皆さんはエスカレーターを利用する際に「立ち止まる」派ですか?「歩く」派ですか?
2名が並べる幅のエスカレーターを利用するには、「右側で立ち止まる」「左側で立ち止まる」「歩く」「走る」などがあります。エスカレーターは階段よりも楽に昇降できるものです。立ち止まる人にしてみれば、体調不良や体の不自由さで階段の昇降が難しいためにやむを得ずエスカレーターで立ち止まるという人もいるでしょうし、体を支えるために左側もしくは右側にしか立てないという人もいます。逆に、少しでも急がなければならないという気の急く理由からやむを得ず歩いたり走ったりする人もいるでしょう。どのようにエスカレーターを利用するかは、逆行したり座り込んだりするなど他人の迷惑になる行為や危険な行為をしない限り、本来、利用者の自由であったはずです。とはいうものの、利用者の自由にまかせた結果、エスカレーターで「歩く」「走る」を選択した人が自分でつまずいたり、他人にぶつかったりして「立ち止まる」を選択した人にもケガを負わせてしまったり、走った衝撃でエスカレーターが緊急停止して多くの人が転倒したり、事故が各地で発生して利用者間の対立は深刻な社会問題になりました。
「政治」には、世の中の多様な価値観を調整するという重要な役割があります。埼玉県ではエスカレーター利用者間の対立の激化を抑えるため、令和3年10月1日に「県エスカレーターの安全な利用の促進に関する条例」を施行し、エスカレーター利用時に「立ち止まること」を「利用者の義務」と初めて規定しました。政治権力を行使して、エスカレーターで「歩く」「走る」を選択する自由を制限したのです。この条例は、エスカレーターを歩くことの危険性を広く世に知らしめ、利用者に革命的な意識改革をもたらすことにもなり、一定の成果があったといえるでしょう。その反面、多様な価値観の中から「立ち止まる」ことを選択する人のみを優先的に保護したために、少しでも急ぎたいという人のイライラを高めて新たな衝突を生んでしまう危険性もでてきました。また、県外であっても、エスカレーターで歩いている人に対して、それがたとえ周りを注意しながら歩く人であっても、ステップの中央に立って堂々と歩行の邪魔しようとする人まで見かけるようになり、思いやりのない状況も生まれるようになりました。一方の利益に偏った政治権力の行使は、革命的なものであるほど、新たな対立や分断を生んでしまう弊害があることも忘れてはなりません。

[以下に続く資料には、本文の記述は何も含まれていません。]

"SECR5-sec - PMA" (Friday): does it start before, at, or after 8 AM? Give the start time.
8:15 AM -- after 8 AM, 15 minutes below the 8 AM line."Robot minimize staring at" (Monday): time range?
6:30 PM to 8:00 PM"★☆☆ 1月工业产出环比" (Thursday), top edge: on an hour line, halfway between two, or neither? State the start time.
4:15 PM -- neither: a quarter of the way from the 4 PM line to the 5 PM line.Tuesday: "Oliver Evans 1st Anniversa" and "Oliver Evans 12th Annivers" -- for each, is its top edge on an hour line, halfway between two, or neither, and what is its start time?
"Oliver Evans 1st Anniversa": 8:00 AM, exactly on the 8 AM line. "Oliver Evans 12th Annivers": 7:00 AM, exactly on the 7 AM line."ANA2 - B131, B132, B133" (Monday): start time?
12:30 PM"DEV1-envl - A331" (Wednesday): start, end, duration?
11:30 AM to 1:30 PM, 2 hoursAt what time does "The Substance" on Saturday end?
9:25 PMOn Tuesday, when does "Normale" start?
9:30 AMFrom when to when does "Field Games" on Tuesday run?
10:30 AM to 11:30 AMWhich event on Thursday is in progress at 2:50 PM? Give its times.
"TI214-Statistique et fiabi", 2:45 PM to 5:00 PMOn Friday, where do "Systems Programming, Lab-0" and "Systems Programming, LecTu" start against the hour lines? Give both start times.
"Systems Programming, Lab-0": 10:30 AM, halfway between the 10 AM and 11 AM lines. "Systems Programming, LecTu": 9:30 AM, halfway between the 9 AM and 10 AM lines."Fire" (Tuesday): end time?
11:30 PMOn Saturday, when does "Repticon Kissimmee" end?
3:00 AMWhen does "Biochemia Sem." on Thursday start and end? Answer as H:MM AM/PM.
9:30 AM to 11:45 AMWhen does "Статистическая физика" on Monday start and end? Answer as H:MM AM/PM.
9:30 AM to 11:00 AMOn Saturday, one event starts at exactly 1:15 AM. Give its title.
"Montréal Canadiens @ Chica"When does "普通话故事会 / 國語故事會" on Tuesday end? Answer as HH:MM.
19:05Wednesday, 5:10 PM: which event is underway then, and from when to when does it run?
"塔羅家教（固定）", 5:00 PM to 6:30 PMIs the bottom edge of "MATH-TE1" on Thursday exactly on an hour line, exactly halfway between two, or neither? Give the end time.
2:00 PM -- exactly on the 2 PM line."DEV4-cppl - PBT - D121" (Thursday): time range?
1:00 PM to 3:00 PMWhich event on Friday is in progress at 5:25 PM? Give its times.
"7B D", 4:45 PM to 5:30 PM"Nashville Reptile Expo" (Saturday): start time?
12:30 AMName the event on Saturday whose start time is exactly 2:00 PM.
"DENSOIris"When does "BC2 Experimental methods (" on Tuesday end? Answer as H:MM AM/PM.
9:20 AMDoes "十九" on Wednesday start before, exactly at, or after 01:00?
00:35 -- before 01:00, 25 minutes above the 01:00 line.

条例化するにしても、エスカレーターの安全利用の意識改革を促すことだけを考えれば、「立ち止まる人」「歩く人」双方に思いやりを促す内容で意識改革を促す方法もあったはずです。例えば、エスカレーターを利用する際には、①立ち止まるにせよ、歩くにせよ、利用者はすべてスマホなどから目を離して周囲に気を配る、②健康な人、道を譲る行動に支障のない人はすべて「歩く人」に道を空ける、③上記①②をすべての人が守っているという前提に立てば(意識づけが目的ならば「立ち止まる人」が皆、善意で行動すると考えるだけで十分でしょう)、「立ち止まる人」が道をふさいでいれば、見た目にはわからなくても、何らかの理由があるのだから、それを「歩く人」が追い詰めるような行為をしてはならない、④「歩く人」は、追い越し可能な際にも「立ち止まる人」に細心の注意を払い、ゆっくりと追い越すようにする、というのも一案です。
多様な価値観を尊重する社会は、互いに優しい社会でもあります。条例や政治の介入なしでもエスカレーターを皆で安全に利用できるような社会になってほしいものです。